AVP Research Foundation
- Founded: 2003
- Founder: P. R. Krishna Kumar, K. G. Raveendran
- Location: Coimbatore, India;
- Region served: India and overseas
- Key people: P. R. Krishna Kumar (Chairman); KG Raveendran (Vice-Chairman); Somit Kumar (Director);
- Website: www.avpresearch.org
- Formerly called: AVT Institute for Advanced Research

= AVP Research Foundation =

Indian research department

The AVP Research Foundation (formerly known as AVT Institute for Advanced Research) was established in 2003 as a research department under The Ayurvedic Trust and became an independent not-for-profit research institution registered under section 25 of the Companies Act, 1956 in 2012. The foundation has received awards for its clinical research on Ayurvedic medicines. It also leads initiatives on practice based evidence, and develops research- and education-oriented software for Ayurvedic fraternity and hosts a journal-indexing service in Ayurveda.

==History==
The AVP Research Foundation (AVP RF) was established in 2003 as AVT Institute for Advanced Research (AVTAR) under The Ayurvedic Trust to administer the research initiatives of the trust and Arya Vaidya Pharmacy|The Arya Vaidya Pharmacy (Cbe) Ltd. The trust in itself had pioneered in research on arthritis right from 1980s' and later the multifaceted trust established AVTAR to concentrate on research in Ayurveda. The department in recent times became an independent institution focusing on research and education in Ayurveda. The institution is steered by a research advisory board and function under a Director & Chief Scientific Officer appointed by the Board of Directors and the Governing Council.

==Activities==

=== Research ===
The foundation is engaged in basic and clinical research in Ayurveda, the clinical trial conducted at The Ayurvedic Trust in collaboration with UCLA Medical School on rheumatoid arthritis to see which works better for rheumatoid arthritis, Ayurveda or the Western drug methotrexate was pronounced as a blue print on how clinical research can be done in complementary and alternative medicine by Edzard Ernst. The Foundation is also engaged in research to establish evidence from on going clinical practices to substantiate the practice of Ayurveda by generating evidence on efficacy through practice-based evidence. It is also involved in basic research to elucidate the probably biochemistry behind classical Ayurvedic medicine practised in India for quite long period.

In 2020 Arya Vaidya Pharmacy has signed an MoU with Central Council for Research In Ayurveda Systems to conduct phase III Multi centric clinical trial on rheumatoid arthritis in Bengaluru and Mumbai.

In year 2017 AVP Research Foundation signed an MoU to conduct joint training programmes is USA in tie-up with South California University and in Korea through Indo-Korean collaborators.

===Education===
AVP Research Foundation is engaged in education by providing ancillary courses on Ayurveda for students in Ayurveda from India and abroad.

===Informatics===
The Foundation has an informatics department, which has developed software and programs that assist researchers and practitioners in Ayurveda to generate and document their routine clinical practice.

===Journals===
AVP Research Foundation manages largest number of scientific communications in Ayurveda with two research journals, Ancient Science of Life launched in 1981, which is now the largest PubMed indexed journal on Ayurveda and the first speciality research journal in Ayurveda titled ASL-Musculoskeletal Diseases published in alliance with Medknow Publications.

=== Conferences===
AVP Research Foundation organises regular conferences, workshops and Continuing Medical Education programs in the field of Ayurveda.

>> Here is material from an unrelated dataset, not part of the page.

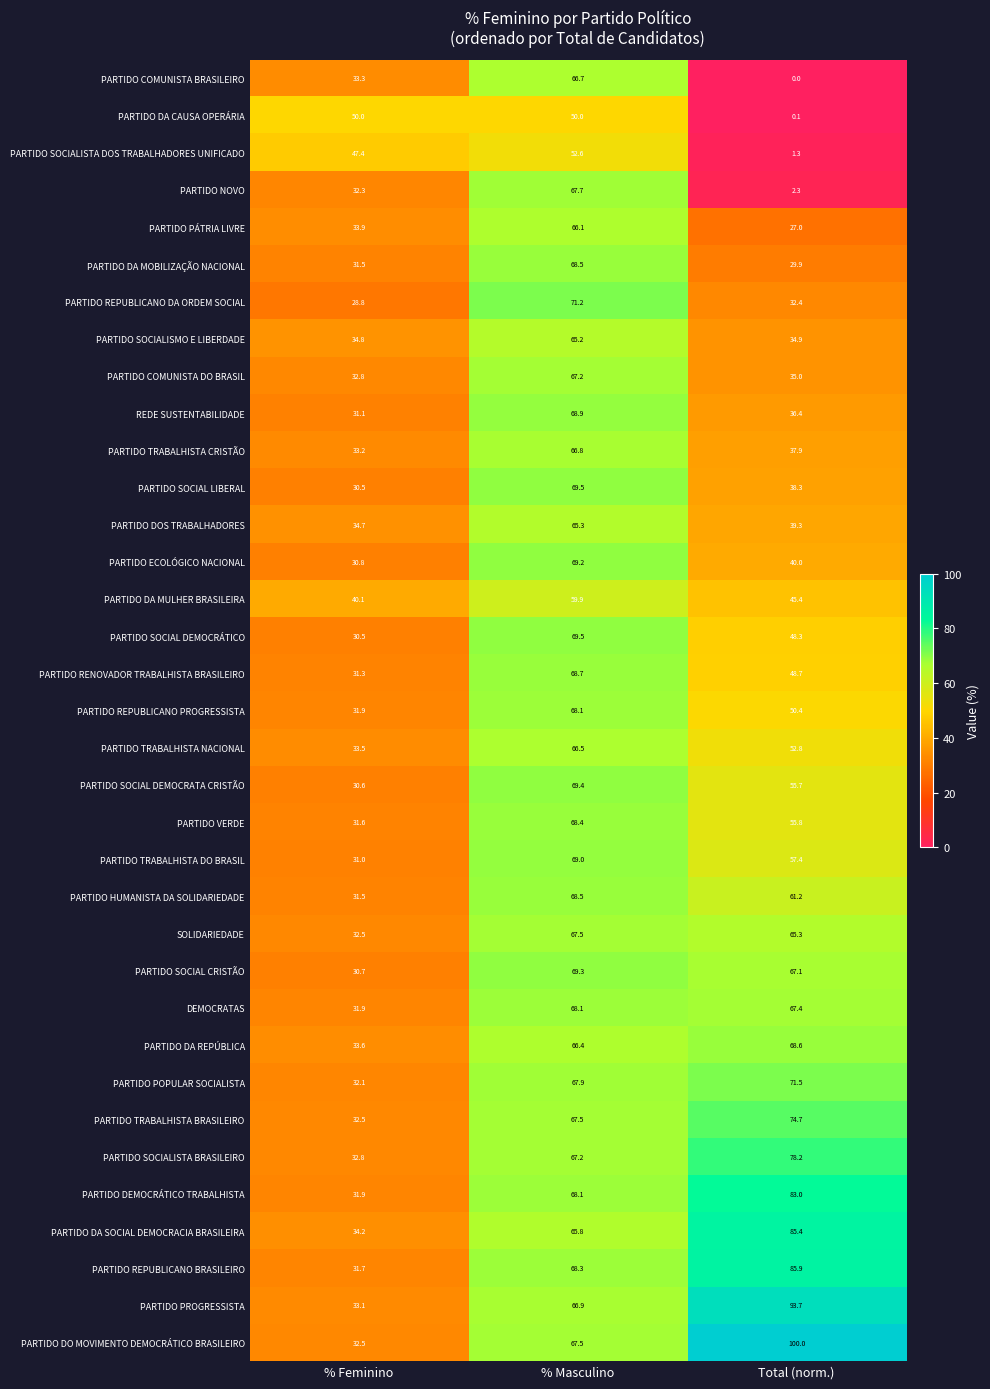

What is the sum of the PARTIDO DA REPÚBLICA values at % Feminino and Total (norm.)?

102.2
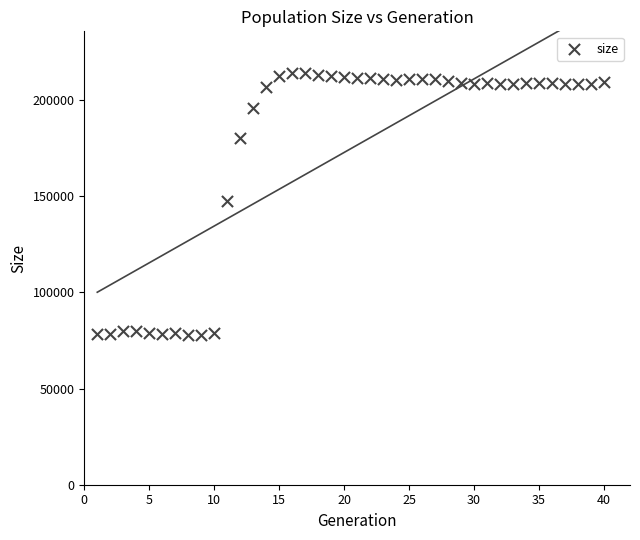

What is the range of X values (max minus min)?

39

Insight Ayurveda is biennial conference on Ayurveda hosted by AVP Research Foundation.

=== Inter-disciplinary Research ===
Inter-disciplinary research bridging Ayurveda with modern sciences to elucidate the biochemistry behind the inherent theories in Ayurveda is also attempted at AVP Research Foundation.

=== Support for open access ===
The foundation supports open access of research and all the journals published from the institution are free and open to access online. The database developed by the foundation attempts to make the data generated out of research in Ayurveda is available to larger circle of stakeholders. The institutions also involves in pursuing more journals to come forward to be open access. The institution also have made the classical texts of Ayurveda available in digital format which is also free to access.

=== Public engagement and outreach programs ===
The foundation is engaged in public out reach programs through regular medical camps on ano-rectal diseases and eye diseases.

== Awards ==
The research in the institution was recognised with Excellence in Integrative Medicine Research Award by the European Society of Integrative Medicine in 2012.